It was an ordinary moment on vacation in Key West. We were just hanging around at the beach. My dad is an introvert. So when he started to share a story from his early years of being married to my mom, working hard, and going through college, we all tuned in. With each detail, my children were absorbed in his story. They asked questions. They wanted to know more. I sat back to listen and watch. It’s was a story I hadn’t heard before.
I listened and watched how my children were hanging on to every last word. I sat back and thought about how this is one of those moments of a grandparent sharing part of their history that my children won’t forget. I thought about how this story is part of my own story, and that of my children. It’s the courageous story – one of deep devotion – that created the reality of where we are today as a family.
I love listening to my dad. There’s a softness to him. There’s a tenderness. And I find that I want to hear more.

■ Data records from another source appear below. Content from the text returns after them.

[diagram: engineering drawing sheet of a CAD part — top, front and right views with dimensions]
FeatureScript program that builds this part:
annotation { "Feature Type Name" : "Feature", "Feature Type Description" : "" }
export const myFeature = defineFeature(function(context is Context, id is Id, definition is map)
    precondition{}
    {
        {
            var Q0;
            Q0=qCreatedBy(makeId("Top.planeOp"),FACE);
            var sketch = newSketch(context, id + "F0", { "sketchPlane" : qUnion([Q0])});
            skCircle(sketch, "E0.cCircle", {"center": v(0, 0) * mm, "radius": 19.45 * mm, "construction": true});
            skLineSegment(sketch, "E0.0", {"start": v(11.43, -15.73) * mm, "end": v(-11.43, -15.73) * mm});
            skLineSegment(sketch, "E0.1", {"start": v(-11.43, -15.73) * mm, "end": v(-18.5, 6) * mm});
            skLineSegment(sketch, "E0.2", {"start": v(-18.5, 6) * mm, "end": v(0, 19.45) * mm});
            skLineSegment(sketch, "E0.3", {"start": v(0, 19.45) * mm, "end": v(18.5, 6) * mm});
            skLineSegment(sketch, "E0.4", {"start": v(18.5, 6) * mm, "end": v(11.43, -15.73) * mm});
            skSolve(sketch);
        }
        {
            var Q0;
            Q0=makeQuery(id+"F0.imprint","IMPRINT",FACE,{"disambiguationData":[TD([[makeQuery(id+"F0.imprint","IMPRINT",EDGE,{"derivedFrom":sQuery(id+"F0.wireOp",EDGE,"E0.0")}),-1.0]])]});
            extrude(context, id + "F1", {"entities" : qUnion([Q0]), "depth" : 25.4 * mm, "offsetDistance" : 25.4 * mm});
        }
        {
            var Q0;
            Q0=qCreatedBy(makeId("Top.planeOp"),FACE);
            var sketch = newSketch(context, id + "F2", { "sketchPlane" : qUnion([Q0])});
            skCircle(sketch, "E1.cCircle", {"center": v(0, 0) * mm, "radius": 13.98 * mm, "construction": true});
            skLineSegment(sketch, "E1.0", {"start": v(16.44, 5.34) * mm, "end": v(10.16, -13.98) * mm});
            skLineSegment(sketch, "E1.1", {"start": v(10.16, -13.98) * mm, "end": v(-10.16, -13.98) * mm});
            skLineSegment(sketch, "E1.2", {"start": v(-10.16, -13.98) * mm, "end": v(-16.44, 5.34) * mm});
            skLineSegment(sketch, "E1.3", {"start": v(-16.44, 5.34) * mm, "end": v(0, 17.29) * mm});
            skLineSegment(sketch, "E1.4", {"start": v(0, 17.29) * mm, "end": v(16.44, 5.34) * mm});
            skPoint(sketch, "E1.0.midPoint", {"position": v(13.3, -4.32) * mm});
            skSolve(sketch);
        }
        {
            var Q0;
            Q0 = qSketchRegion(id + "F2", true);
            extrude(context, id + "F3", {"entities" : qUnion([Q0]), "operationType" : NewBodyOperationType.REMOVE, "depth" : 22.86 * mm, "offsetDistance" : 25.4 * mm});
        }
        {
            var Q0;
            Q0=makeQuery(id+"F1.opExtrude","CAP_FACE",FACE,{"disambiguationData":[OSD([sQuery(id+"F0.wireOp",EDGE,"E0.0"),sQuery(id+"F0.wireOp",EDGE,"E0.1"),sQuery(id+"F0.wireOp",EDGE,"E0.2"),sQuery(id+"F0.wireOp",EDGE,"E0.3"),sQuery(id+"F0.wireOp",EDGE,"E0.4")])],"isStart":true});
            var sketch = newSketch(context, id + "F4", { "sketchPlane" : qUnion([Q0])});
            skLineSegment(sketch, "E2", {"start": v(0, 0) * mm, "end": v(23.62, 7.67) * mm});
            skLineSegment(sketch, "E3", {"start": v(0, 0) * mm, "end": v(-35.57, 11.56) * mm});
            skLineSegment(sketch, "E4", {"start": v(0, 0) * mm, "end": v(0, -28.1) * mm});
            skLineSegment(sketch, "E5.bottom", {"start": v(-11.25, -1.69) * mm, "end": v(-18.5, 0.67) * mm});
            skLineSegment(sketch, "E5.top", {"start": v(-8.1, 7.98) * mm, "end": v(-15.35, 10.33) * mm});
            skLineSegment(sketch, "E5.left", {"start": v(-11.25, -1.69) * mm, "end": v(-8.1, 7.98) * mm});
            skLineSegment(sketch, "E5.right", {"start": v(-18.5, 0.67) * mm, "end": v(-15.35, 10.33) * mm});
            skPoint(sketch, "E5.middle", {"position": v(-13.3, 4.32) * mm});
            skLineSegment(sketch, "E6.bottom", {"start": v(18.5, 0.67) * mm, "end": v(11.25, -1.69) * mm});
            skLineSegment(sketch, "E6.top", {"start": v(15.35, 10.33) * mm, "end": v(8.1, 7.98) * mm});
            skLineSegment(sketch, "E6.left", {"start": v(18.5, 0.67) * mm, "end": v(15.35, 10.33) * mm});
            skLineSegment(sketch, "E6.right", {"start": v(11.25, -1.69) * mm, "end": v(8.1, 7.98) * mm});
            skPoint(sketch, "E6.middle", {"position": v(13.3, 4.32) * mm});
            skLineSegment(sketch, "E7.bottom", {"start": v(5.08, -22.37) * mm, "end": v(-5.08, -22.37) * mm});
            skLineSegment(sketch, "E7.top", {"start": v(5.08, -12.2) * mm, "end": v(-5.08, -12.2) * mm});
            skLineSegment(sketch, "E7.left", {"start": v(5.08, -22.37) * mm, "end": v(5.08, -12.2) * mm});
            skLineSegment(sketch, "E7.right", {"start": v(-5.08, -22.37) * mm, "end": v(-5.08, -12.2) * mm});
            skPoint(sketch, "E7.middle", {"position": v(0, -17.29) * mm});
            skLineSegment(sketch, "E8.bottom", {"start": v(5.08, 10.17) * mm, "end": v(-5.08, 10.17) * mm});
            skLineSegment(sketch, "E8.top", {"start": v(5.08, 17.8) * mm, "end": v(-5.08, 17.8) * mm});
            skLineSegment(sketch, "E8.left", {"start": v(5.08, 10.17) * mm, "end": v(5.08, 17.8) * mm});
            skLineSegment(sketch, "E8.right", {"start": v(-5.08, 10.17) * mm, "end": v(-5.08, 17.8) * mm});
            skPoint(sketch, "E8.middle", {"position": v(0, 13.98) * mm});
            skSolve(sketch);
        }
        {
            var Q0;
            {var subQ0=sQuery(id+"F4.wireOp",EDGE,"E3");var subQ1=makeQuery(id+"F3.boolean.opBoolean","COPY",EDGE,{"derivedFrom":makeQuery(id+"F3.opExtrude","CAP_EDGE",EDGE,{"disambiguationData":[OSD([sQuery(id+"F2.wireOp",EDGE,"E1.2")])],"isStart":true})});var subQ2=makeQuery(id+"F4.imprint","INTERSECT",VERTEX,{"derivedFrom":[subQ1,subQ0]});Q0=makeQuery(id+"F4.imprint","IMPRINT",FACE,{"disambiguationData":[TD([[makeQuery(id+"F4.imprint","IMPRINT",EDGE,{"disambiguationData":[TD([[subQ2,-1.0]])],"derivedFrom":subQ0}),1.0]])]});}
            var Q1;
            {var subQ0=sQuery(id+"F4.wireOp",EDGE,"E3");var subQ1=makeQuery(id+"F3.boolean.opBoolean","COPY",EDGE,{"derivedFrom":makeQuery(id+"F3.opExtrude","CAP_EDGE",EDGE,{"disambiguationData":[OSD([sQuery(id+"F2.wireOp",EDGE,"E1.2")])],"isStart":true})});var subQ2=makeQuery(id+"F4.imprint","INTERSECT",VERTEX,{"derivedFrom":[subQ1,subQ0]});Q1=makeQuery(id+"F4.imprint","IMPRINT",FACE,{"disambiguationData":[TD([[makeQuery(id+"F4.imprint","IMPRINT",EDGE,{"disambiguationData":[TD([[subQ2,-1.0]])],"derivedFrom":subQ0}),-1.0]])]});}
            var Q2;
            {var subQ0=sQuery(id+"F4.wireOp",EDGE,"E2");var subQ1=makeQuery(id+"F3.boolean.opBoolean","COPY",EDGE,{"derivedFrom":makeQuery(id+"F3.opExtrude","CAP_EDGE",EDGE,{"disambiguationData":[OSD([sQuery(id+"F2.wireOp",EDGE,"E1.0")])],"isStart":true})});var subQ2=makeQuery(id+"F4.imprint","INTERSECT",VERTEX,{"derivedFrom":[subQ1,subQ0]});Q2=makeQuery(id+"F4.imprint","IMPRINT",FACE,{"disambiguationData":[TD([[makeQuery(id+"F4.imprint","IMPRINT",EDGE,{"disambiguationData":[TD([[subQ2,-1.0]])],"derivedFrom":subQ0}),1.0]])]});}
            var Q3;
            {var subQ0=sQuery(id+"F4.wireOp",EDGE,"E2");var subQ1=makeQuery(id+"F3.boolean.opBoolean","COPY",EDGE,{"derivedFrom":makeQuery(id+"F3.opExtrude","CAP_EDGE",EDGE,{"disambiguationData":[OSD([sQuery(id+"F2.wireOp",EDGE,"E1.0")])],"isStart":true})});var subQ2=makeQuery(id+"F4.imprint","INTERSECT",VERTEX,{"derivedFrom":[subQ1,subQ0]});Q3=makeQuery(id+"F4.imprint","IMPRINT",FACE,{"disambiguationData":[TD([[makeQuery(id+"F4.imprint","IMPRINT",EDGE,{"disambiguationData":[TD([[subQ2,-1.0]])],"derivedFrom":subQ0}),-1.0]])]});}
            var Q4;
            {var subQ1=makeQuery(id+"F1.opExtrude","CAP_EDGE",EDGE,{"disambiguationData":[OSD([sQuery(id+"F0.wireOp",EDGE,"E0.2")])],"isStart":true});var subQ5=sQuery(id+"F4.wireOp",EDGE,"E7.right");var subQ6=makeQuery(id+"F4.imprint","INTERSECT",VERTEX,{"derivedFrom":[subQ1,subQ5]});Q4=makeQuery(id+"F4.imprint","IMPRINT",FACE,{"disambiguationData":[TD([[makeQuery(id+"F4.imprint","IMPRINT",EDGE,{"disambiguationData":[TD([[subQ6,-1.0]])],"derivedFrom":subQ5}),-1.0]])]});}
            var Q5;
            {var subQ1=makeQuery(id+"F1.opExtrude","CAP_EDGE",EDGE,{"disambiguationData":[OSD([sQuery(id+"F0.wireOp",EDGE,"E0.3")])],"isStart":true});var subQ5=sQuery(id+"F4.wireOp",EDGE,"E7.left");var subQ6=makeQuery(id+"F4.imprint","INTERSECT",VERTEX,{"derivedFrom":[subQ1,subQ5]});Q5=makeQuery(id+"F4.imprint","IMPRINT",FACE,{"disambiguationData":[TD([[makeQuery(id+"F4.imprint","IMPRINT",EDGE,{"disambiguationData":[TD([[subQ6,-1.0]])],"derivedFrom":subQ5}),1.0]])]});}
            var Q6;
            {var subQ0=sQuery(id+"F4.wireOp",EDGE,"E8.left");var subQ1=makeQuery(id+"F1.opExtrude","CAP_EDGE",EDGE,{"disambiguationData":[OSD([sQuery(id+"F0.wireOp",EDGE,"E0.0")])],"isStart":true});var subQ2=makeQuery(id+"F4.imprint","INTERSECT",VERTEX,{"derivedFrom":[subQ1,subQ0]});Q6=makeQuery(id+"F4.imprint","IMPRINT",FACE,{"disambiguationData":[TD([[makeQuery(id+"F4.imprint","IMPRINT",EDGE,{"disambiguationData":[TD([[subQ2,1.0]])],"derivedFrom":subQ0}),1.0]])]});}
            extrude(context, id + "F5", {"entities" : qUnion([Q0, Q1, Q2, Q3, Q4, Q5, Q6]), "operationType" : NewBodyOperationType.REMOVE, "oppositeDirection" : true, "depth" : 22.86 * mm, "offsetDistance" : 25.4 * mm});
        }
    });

My parents are aging, and I want to hear the stories that only they know that I haven’t heard yet.
I want to hear their stories.
I want to know more about them.
I want to linger and pass time just listening and learning more about the nuances of who my parents are.
Because even up until a few years ago, I was too busy — too absorbed — in my own life to really to have the space to hear these stories. I feel a bit guilty about that. But I can also have compassion for myself. I had tough pregnancies. We had moved to a new town. We were trying to find our ground as new parents. But now in my mid-forties, I have space. Brian and I have been intentional about creating that space — making big decisions about careers that have enabled us to live in a simpler way that is based on what is most sacred to us.
And so I sat there, listening to my dad. His story changed me. I realized that I had put my dad into a box. I thought I had him all figured out.
We do that with our dear ones. We think we know our parents because we’ve known them all our lives. We think we know our spouses because we’ve shared many intimate experiences with them. We think we know our children because we birthed them.
That familiarity can often lead us to put our closest dear ones into a box. And that can lead to judging them.
But then some grace-filled moment – like sitting and hearing a parent’s story – opens our ears and hearts. We hear about a struggle our loved one went through that we didn’t know about. We hear about a courageous choice our dear one made that determined the path they went down that we had no idea about. We hear about the details of how devoted they were to something bigger than their own selves.
And we see how we’ve had them in a box — that “I’ve got you all figured out” box. And suddenly, your image of them leaps out of that box. Your heart expands. You open — with tenderness and compassion — in a new way. You see your dear one with new eyes and a more tender heart.
I could literally feel my heart expanding and my love for my dad growing as I listened to him tell his story.
When we slow down to hear a loved one’s stories, we just might hear something we hadn’t heard before. We might see their humanness, courage, struggles, and true character. And any judgment we had of them, any box we had put them in, dissolves. These grace-filled moments remind us that we are on holy ground. They remind us that we all struggle sometimes and we all want to belong, to be loved, and to love. They soften our hearts. And because of these moments of listening, we now look at our people with softer, kinder eyes. We are more tender with one another.
The next time your son or daughter wants to tell you a story…
The next time your mom or dad wants to tell you a story…
…try pausing and listening for a detail you hadn’t heard before.
Try pausing and seeing them as if you did not know them and bring an awe-filled curiosity to get to know them.
Try pausing and hearing the courage, the struggle, and the love in their story.
Try pausing and letting their story open you to a new way of regarding and loving your dear one.
Because pausing to hear their story, we see our dear one as a mystery — always a mystery — to approach with awe, reverence, and tenderness.